Tout y est. Les films qui se sont tournés. Ceux qui ne se sont jamais faits. Les belles rencontres. Les scènes fortes. Les dialogues de légende. Les réalisateurs qui démolissent les scripts. Les producteurs qui font défaut. Ceux qui tiennent et portent les projets avec passion. Les bons et les mauvais acteurs (certains en prennent pour leur grade). Les trahisons. Les coups de gueule. De poings. De cœur. La traversée du désert, dix ans sans rien qui se fait. Et puis le retour en grâce. Le succès à nouveau. Les petites et les grandes histoires. Mais surtout les scénarios. Les innombrables réécritures. Les points de vue qui s’opposent. Les concessions. Les progrès aussi. On pourrait écouter William Goldman résumer tout cela à deux phrases, 1) Personne ne sait rien. 2) Un scénario c’est une structure. On pourrait arrêter ce livre dès son intro. On aurait tort, car Goldman, un des derniers « mensch » de ce métier, s’y livre avec une franchise rare. Il passe en revue ses grands succès, Butch Cassidy and the Kid, Marathon man, Princess bride, Les hommes du président, L’étoffe des héros, Un pont trop loin… comme ses pires ratages. On y apprend beaucoup sur la genèse parfois surprenante de ces films, mais aussi et surtout sur l’écriture elle-même. Exemples et extraits à l’appui. Cet ouvrage, remarquablement traduit par Jean Rousselot (qui sait de quoi il parle), regroupe les deux livres de Goldman (aussi romancier) sur ce sujet. J’avais lu le premier en anglais. Je découvre le deuxième, qui couvre les années suivantes, avec le même intérêt. Moins bravache que les savoureuses mémoires de Joe Eszterhas, traduites chez le même éditeur, cet ouvrage passionnera ceux qui s’intéressent au cinéma et à l’écriture. A ceux qui (comme moi) les pratiquent, il rappellera beaucoup de choses vécues. Personne ne sait rien.
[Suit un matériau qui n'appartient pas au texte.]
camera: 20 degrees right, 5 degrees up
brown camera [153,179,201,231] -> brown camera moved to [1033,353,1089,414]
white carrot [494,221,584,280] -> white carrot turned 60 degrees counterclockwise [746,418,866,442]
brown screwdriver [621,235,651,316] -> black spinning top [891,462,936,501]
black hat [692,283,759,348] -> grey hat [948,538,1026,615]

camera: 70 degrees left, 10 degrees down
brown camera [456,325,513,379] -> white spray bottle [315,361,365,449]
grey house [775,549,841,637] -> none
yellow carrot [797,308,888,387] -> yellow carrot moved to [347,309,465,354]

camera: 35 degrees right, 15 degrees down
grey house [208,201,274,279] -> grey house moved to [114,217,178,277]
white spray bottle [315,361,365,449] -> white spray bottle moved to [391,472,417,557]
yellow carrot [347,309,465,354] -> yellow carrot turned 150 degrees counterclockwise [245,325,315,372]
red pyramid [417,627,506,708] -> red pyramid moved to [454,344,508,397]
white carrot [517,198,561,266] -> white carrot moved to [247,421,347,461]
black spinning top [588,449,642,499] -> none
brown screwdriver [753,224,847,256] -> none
Rick Rubin dit mot pour mot la même chose quand il parle de création. Mais certains, savent rien mieux que d’autres… c’est le cas de William Goldman. Et c’est tant mieux pour nous, lecteurs de ce livre. Les aventures d’un scénariste à Hollywood, de William Goldman (traduction de Jean Rousselot), aux éditions Capricci.
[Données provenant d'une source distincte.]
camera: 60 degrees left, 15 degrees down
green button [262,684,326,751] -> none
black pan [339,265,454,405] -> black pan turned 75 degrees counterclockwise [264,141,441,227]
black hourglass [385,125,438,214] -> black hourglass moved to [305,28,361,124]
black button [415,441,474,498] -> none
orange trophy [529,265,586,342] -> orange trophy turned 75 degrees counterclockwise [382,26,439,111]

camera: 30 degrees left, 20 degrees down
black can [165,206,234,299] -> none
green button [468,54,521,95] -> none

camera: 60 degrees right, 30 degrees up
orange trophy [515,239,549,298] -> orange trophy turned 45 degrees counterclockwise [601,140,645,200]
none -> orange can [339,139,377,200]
Georges et Carmen – Jean Rousselot

« Ce qu’il faut de chaos pour accoucher d’une étoile filante » écrivait Nietzsche. Nietzsche qui justement se plait à raconter qu’il a vu vingt fois l’opéra de Mr Bizet, Carmen. « A l’entendre on devient soi-même un chef d’œuvre », ajoute-il. Le roman de Jean Rousselot, écrit d’une plume alerte et sensuelle, nous emmène au cœur de ce chaos, c’est à dire de cet accouchement. Autrement dit : comment Georges Bizet, génie empêché et docile va enfin advenir de lui-même pour écrire une œuvre majuscule, son œuvre, pas une enième commande dont il a accepté de rogner les ailes pour plaire au public et surtout ne pas déplaire à ceux qui ont le pouvoir de décider. De toutes ces petites concessions et ces grandes lâchetés, Bizet a fait son quotidien, sa carrière. C’est sa chance d’être joué et c’est sa limite. Jusqu’au jour où… Bizet rencontre le personnage de Carmen dans une nouvelle de Prosper Mérimée. Jusqu’au jour où… Bizet rencontre la cantatrice Célestine Galli-Marié. Une femme libre, de ses idées et de son corps, qui sait dire non et faire de ses oui une exigence. Une femme. Une œuvre. Les deux vont se confondre pour le brûler de l’intérieur jusqu’à le consumer. Il devra se battre contre tous et surtout contre lui-même. Enfin. Encore. Jean Rousselot est cinéaste, il a le sens des scènes et de la dramaturgie et certaines pages, où l’on sent naître l’inspiration et le courage dans le trouble des sens, sont d’une rare intensité. Beaucoup de scénaristes, de compositeurs ou d’auteurs se retrouveront au passage dans ce que doit affronter Bizet, les œuvres abîmées, les pressions, le nivellement par le bas imposé, se conformer à la médiocrité pour avoir une chance d’exister, de nourrir sa famille, et les leçons de piano qu’il donnera jusqu’à la fin de sa vie pour payer son loyer. C’est dans l’insolente liberté de Célestine que Bizet trouvera la force de s’affranchir de tout cela pour cette fois-ci écrire l’œuvre qu’il voulait. Celle de sa vie. Carmen. Il en mourra. Pour gagner l’éternité. De ces choses que seul l’amour peut faire. Et que ce magnifique et poignant roman nous fait vivre comme une valse enfiévrée. Réussi ! Jean Rousselot – Georges et Carmen – aux éditions Phébus.